▶ EXERCISE
Repeat the records word for word, excluding any picture.

(Dataset entries)
........
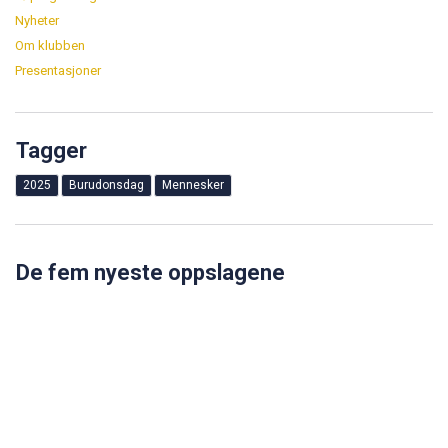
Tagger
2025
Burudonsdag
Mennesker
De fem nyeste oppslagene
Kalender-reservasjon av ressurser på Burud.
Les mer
........
▶ SOLUTION TO THIS EXERCISE
Tagger
2025
Burudonsdag
Mennesker
De fem nyeste oppslagene
Kalender-reservasjon av ressurser på Burud.
Les mer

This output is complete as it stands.